> **PROMPT**: Transcribe every line of text in the records below word for word, omitting the pictures from your copy.

> **SUPPLIED INFORMATION**:

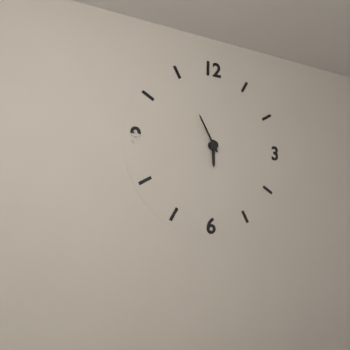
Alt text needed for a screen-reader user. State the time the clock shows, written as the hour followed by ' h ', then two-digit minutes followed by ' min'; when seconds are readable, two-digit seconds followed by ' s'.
5 h 55 min
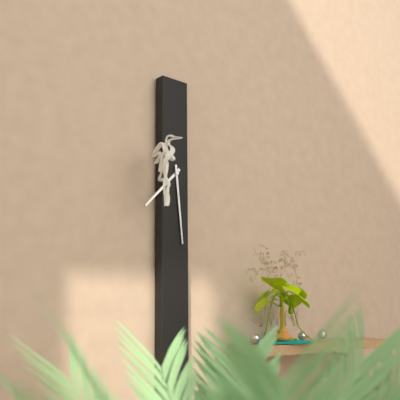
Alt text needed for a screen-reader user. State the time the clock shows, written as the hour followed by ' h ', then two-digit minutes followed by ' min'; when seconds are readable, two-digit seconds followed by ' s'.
7 h 29 min
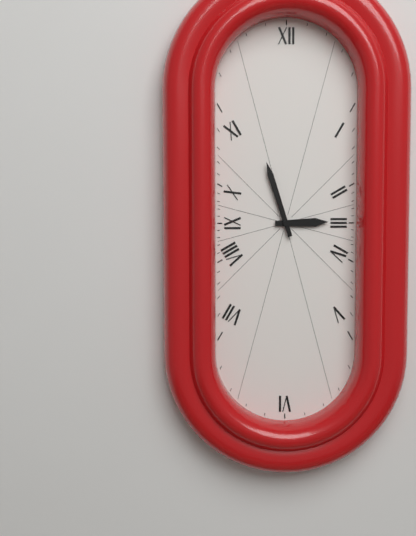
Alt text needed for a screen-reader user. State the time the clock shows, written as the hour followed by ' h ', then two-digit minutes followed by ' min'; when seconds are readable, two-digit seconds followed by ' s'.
2 h 57 min
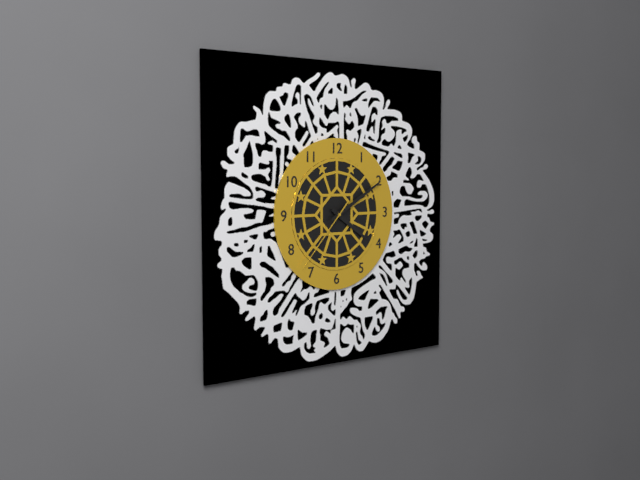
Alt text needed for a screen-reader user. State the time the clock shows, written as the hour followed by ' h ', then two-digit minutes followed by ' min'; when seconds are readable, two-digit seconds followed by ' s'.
4 h 10 min 37 s
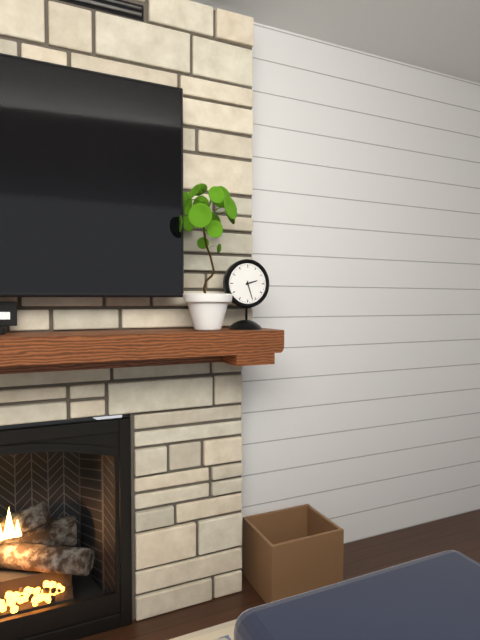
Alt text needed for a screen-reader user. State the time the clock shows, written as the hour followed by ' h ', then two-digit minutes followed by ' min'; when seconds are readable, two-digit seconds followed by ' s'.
2 h 27 min
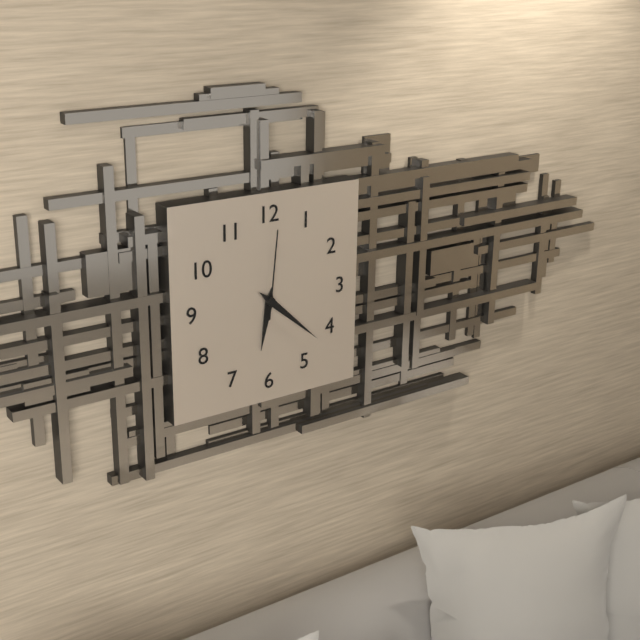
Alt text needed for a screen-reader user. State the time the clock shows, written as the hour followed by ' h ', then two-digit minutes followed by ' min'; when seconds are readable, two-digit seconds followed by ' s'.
6 h 22 min 01 s
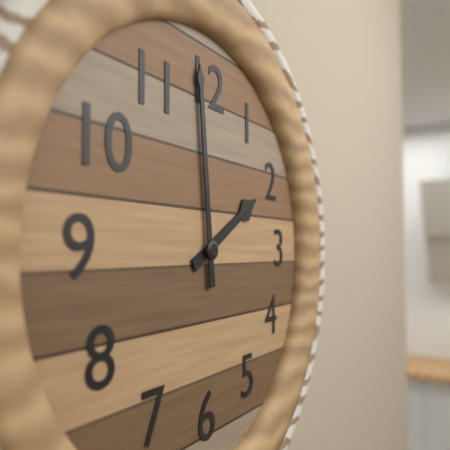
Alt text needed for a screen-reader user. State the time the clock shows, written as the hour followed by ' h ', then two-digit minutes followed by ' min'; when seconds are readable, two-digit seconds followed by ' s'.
1 h 59 min
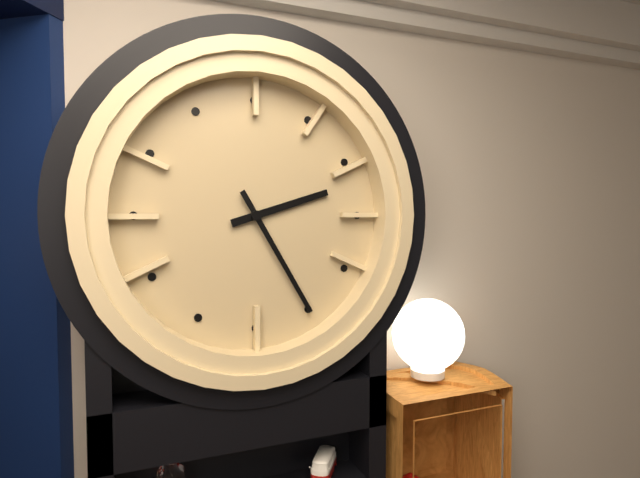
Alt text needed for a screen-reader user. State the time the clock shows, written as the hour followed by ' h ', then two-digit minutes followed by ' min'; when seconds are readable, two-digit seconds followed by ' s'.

> **RESULT**:
Alt text needed for a screen-reader user. State the time the clock shows, written as the hour followed by ' h ', then two-digit minutes followed by ' min'; when seconds are readable, two-digit seconds followed by ' s'.
5 h 55 min
Alt text needed for a screen-reader user. State the time the clock shows, written as the hour followed by ' h ', then two-digit minutes followed by ' min'; when seconds are readable, two-digit seconds followed by ' s'.
7 h 29 min
Alt text needed for a screen-reader user. State the time the clock shows, written as the hour followed by ' h ', then two-digit minutes followed by ' min'; when seconds are readable, two-digit seconds followed by ' s'.
2 h 57 min
Alt text needed for a screen-reader user. State the time the clock shows, written as the hour followed by ' h ', then two-digit minutes followed by ' min'; when seconds are readable, two-digit seconds followed by ' s'.
4 h 10 min 37 s
Alt text needed for a screen-reader user. State the time the clock shows, written as the hour followed by ' h ', then two-digit minutes followed by ' min'; when seconds are readable, two-digit seconds followed by ' s'.
2 h 27 min
Alt text needed for a screen-reader user. State the time the clock shows, written as the hour followed by ' h ', then two-digit minutes followed by ' min'; when seconds are readable, two-digit seconds followed by ' s'.
6 h 22 min 01 s
Alt text needed for a screen-reader user. State the time the clock shows, written as the hour followed by ' h ', then two-digit minutes followed by ' min'; when seconds are readable, two-digit seconds followed by ' s'.
1 h 59 min
Alt text needed for a screen-reader user. State the time the clock shows, written as the hour followed by ' h ', then two-digit minutes followed by ' min'; when seconds are readable, two-digit seconds followed by ' s'.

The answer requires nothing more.